■ **PROBLEM STATEMENT**
Return each line below that contains the string "France". Match case exactly.

[Dataset entries]

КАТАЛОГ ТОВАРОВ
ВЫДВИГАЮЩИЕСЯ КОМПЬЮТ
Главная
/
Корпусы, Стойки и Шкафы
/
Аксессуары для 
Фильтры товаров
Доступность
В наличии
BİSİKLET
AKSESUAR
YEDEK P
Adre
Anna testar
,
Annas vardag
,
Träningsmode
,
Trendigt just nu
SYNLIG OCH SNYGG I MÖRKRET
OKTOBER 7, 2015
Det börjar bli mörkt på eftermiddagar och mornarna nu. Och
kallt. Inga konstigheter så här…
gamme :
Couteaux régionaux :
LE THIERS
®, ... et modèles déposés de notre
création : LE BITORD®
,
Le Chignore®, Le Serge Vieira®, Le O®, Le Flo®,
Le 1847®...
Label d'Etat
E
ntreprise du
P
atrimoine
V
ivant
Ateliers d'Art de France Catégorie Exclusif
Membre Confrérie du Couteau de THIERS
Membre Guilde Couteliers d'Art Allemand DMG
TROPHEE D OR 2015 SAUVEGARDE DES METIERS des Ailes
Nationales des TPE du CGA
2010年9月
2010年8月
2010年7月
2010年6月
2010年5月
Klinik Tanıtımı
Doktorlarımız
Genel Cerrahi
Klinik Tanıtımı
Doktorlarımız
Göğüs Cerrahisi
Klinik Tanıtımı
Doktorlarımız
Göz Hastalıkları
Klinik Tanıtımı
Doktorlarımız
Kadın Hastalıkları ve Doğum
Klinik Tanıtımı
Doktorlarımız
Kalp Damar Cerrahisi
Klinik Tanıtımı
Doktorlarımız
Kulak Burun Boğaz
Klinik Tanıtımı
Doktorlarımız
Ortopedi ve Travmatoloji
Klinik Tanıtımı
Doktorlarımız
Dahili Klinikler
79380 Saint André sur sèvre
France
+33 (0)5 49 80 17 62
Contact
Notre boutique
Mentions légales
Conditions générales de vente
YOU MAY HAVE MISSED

■ **TASK RESPONSE**
Ateliers d'Art de France Catégorie Exclusif
France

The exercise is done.